» Assigned task 1
In the forum post on Walker's shooting, rewrite the passage starting at "Well if you" and ending at "line at 59%.", putting "calculation" in place of "equation".
» Assigned task 2
According to the forum post on Walker's shooting, which player has a higher two-point field goal percentage than Walker?

== Text passage ==

# Antione Walker Fact



## mavsman (Jun 11, 2003)

I was taking a look at the Mavericks stats and noticed an interesting
fact about Antione Walker.

We all think this guy is a terrible shooter right? We watched the
games. He throws up alot of bricks.

Well if you remove 3 point shots from the equation he shoots
non-3 pointers at 58%. This it turns out is second only to Dirk
who shoots inside the 3 point line at 59%.

2-pt FG%

Dirk 59%
Walker 58%
Jamison 54%
Daniels 51%
Nash 50%
Finley 46%
Howard 45%

I am thinking that if you forbid this guy from taking 3-pointer that
he is not so bad. You would have to threaten playing time if he
takes 3-pointers. If Bradley was put on the court and he jacked
up a 3-pointer Nelson would yank him out of the game so fast
that your head would spin.

Whoever has Walker next year and I still hope it is not the Mavs,
should take this tact with Walker and I actually think he would be
a much better player.

===
== Extracted data ==

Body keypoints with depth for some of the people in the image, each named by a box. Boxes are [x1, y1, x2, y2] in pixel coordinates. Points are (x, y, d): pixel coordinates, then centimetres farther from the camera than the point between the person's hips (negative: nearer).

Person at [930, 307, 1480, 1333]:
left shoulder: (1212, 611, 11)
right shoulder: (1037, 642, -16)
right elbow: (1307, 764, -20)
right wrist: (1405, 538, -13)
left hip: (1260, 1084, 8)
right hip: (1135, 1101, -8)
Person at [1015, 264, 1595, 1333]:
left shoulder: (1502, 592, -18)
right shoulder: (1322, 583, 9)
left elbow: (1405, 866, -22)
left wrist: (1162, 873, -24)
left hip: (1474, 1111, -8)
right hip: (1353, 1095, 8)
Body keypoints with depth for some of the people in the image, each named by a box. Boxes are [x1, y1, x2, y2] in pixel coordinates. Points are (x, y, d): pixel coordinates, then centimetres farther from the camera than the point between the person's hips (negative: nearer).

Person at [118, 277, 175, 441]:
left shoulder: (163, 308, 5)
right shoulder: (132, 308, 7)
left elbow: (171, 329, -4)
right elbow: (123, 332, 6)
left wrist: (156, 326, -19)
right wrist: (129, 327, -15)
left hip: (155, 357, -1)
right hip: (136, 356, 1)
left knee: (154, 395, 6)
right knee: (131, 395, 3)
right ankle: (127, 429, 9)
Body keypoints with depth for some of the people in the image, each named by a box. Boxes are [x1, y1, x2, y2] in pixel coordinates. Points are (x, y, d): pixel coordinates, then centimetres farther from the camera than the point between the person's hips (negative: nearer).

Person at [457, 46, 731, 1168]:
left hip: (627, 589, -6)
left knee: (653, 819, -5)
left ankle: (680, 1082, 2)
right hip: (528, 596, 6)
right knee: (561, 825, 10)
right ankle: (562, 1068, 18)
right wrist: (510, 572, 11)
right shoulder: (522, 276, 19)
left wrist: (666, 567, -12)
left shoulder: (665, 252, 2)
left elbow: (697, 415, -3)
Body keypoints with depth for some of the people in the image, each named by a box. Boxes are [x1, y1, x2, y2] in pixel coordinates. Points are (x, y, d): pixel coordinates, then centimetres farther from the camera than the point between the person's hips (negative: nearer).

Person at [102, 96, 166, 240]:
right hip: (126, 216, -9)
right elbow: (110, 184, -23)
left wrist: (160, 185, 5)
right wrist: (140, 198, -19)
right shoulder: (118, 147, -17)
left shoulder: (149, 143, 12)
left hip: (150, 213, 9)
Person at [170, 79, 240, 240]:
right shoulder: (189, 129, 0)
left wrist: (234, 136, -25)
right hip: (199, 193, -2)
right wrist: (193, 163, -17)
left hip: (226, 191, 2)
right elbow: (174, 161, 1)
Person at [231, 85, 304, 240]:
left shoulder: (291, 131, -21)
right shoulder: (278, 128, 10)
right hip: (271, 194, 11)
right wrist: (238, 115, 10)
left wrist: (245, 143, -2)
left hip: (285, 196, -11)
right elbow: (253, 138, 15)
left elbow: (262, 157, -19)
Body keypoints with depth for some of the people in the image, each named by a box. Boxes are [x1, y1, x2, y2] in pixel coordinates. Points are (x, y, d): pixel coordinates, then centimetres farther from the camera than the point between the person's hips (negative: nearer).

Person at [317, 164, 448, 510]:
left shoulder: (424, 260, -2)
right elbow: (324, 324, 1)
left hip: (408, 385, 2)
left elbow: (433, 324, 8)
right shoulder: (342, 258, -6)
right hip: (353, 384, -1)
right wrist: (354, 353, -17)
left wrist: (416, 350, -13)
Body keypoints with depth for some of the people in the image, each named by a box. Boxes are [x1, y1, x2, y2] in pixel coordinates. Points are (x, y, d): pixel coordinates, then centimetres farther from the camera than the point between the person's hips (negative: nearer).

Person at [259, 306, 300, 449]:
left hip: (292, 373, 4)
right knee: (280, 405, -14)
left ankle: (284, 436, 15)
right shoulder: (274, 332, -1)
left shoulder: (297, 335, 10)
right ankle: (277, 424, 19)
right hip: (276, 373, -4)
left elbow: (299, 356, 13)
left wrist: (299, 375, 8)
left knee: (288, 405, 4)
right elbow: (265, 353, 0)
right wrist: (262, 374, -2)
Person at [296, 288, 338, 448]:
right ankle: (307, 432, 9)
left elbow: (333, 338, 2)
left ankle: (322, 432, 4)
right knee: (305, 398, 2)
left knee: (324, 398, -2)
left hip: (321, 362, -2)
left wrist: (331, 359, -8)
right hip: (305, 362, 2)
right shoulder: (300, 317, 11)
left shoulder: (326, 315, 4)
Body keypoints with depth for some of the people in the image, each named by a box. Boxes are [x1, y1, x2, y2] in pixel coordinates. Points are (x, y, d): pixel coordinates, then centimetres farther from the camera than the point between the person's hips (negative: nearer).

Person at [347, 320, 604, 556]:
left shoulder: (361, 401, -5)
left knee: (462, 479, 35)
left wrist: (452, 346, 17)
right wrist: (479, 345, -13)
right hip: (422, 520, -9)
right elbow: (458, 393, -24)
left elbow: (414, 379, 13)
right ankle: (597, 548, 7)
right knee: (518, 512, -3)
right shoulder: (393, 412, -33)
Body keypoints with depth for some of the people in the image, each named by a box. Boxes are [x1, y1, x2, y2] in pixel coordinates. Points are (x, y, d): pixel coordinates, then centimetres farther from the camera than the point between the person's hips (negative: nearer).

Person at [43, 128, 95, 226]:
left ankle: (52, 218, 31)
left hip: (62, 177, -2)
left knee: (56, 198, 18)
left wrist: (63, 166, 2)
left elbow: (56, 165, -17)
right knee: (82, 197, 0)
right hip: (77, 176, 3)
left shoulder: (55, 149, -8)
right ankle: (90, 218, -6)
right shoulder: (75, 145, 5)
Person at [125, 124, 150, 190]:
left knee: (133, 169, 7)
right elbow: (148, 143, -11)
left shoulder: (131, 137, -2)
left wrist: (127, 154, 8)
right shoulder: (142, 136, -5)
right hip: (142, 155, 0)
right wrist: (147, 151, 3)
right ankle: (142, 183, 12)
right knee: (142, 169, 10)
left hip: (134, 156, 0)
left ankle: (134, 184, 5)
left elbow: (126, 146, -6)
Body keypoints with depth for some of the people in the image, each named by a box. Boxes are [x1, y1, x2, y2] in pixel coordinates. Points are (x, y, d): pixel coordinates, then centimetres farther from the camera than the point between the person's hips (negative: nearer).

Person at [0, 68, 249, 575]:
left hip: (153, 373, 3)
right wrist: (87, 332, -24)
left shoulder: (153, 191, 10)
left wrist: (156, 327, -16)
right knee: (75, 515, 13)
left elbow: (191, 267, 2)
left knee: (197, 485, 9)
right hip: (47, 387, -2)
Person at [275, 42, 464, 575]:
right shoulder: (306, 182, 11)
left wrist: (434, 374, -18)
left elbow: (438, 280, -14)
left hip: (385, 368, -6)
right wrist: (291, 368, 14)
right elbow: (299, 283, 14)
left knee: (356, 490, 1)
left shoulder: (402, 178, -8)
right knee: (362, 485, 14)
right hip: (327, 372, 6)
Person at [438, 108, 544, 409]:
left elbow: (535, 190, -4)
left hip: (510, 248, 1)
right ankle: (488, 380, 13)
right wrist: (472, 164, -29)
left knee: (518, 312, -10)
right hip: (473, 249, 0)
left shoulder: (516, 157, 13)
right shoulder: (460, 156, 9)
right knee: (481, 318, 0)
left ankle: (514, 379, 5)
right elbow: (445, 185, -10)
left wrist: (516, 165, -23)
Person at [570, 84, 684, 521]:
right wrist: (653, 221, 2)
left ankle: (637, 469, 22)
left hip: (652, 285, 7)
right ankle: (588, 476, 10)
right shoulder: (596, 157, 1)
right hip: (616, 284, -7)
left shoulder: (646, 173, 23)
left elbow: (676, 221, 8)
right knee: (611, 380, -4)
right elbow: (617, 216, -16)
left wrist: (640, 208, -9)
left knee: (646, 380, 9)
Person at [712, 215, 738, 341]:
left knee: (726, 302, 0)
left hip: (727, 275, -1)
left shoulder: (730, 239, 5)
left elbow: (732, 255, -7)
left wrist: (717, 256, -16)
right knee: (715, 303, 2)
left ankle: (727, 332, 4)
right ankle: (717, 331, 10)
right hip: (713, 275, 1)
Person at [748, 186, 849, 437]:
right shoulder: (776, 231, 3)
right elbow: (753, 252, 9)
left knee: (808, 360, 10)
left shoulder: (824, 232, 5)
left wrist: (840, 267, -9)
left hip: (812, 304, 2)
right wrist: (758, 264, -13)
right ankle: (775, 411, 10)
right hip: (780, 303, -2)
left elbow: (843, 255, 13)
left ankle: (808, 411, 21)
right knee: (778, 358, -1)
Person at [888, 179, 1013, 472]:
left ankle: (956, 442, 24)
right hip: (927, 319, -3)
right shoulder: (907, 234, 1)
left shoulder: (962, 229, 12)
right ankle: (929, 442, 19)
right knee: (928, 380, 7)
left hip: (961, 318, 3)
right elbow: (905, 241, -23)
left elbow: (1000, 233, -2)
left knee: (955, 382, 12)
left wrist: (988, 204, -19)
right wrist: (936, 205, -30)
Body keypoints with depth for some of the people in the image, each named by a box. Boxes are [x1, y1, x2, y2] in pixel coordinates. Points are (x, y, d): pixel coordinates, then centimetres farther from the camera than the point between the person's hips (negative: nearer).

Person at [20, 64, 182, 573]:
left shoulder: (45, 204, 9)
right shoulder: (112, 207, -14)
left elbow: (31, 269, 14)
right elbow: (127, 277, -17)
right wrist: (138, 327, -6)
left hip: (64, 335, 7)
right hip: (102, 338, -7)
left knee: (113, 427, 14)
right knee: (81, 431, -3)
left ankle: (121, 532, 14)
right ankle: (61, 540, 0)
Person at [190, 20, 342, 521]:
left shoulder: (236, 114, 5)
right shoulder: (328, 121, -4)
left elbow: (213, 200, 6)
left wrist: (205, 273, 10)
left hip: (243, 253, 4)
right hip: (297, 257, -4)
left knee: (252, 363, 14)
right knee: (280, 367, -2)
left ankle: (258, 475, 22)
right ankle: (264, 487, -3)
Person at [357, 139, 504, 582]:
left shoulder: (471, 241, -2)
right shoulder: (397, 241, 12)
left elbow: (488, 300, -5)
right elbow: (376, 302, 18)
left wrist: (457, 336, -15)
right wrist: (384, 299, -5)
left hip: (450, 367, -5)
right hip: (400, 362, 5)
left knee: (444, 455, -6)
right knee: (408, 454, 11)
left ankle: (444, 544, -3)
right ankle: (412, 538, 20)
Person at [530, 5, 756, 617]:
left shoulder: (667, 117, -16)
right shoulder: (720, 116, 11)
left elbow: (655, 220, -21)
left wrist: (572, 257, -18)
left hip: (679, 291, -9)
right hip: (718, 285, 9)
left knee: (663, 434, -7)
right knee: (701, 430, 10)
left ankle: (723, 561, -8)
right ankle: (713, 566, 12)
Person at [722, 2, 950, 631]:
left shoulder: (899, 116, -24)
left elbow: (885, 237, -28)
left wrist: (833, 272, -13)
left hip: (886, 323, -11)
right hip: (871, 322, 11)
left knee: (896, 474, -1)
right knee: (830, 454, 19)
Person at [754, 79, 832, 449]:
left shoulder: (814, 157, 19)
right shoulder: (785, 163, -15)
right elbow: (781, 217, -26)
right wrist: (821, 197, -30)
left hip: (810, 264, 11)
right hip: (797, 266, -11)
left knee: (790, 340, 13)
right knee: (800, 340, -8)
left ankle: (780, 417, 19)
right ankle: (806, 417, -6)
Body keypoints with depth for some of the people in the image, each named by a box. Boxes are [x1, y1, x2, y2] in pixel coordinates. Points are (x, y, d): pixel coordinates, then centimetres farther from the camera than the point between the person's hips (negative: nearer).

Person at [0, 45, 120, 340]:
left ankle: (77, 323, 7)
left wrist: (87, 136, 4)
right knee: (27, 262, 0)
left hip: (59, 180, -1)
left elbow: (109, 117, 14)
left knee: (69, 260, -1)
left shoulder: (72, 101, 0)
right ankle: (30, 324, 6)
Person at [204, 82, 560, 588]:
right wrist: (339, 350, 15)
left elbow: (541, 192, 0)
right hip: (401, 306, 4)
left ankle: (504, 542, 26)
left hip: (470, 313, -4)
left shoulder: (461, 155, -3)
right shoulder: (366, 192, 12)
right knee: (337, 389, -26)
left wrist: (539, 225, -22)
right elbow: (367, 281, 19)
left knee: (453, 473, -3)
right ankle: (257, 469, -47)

===

» Answer space 1
Well if you remove 3 point shots from the calculation he shoots
non-3 pointers at 58%. This it turns out is second only to Dirk
who shoots inside the 3 point line at 59%.

» Answer space 2
Dirk, who shoots 59% inside the three-point line.